### EXERCISE INPUTS
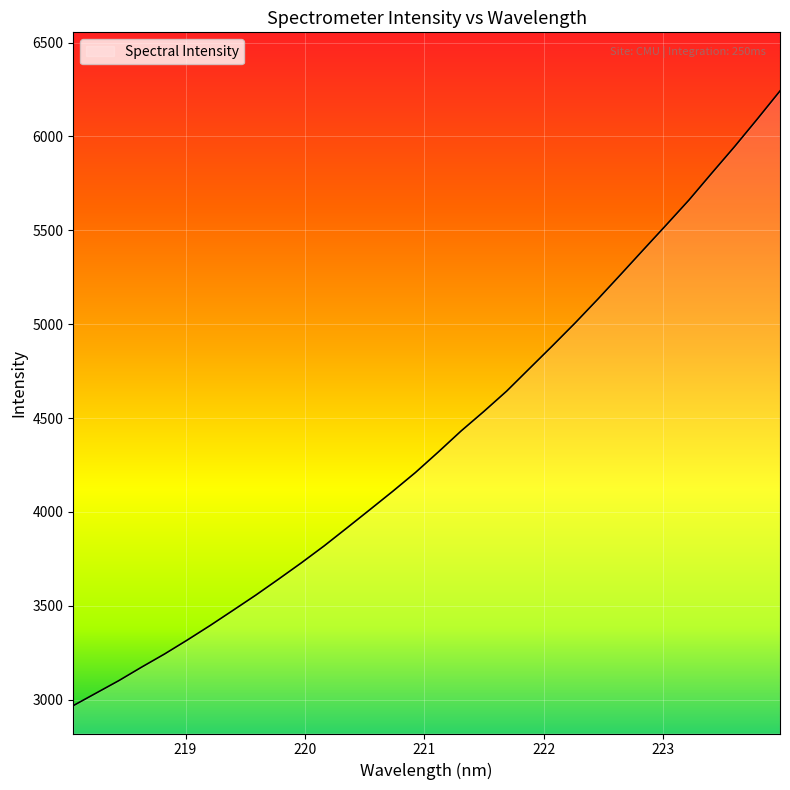

What is the difference between the maximum and minimum values?

3273.5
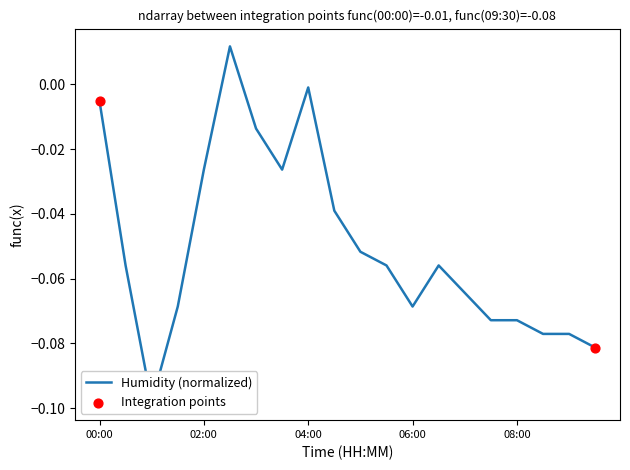

Between 03:00 and 03:30, which is larger?

03:00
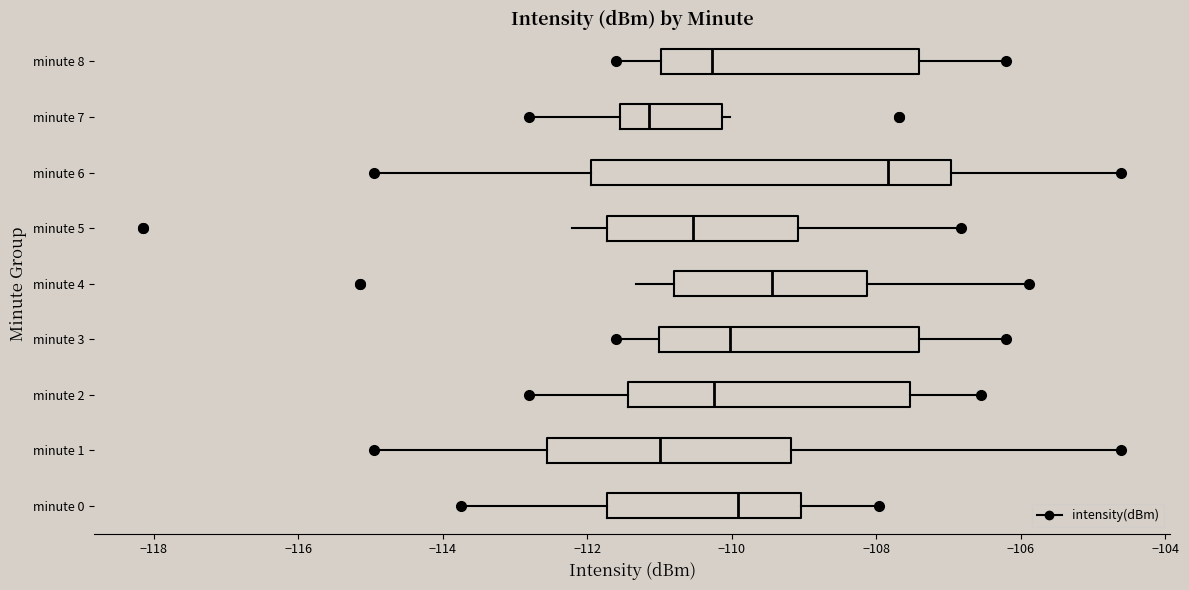

Reading bottom to top, read every box against the x-axis: the position of its median line, the range the box covers, and the ends of its whiskers. The values are not printed on the chart, so give them approximately, as read against the axis.

minute 0: median -110.0, box -111.8 to -109.0, whiskers -113.8 to -108.0
minute 1: median -111.0, box -112.6 to -109.2, whiskers -115.0 to -104.6
minute 2: median -110.2, box -111.4 to -107.6, whiskers -112.8 to -106.6
minute 3: median -110.0, box -111.0 to -107.4, whiskers -111.6 to -106.2
minute 4: median -109.4, box -110.8 to -108.2, whiskers -111.4 to -105.8
minute 5: median -110.6, box -111.8 to -109.0, whiskers -112.2 to -106.8
minute 6: median -107.8, box -112.0 to -107.0, whiskers -115.0 to -104.6
minute 7: median -111.2, box -111.6 to -110.2, whiskers -112.8 to -110.0
minute 8: median -110.2, box -111.0 to -107.4, whiskers -111.6 to -106.2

### TO-DO ITEM
Pick out every line in the records above that contains the string "values", treating uppercase and lowercase letters as different.

### RESPONSE TO THIS EXERCISE
What is the difference between the maximum and minimum values?
Reading bottom to top, read every box against the x-axis: the position of its median line, the range the box covers, and the ends of its whiskers. The values are not printed on the chart, so give them approximately, as read against the axis.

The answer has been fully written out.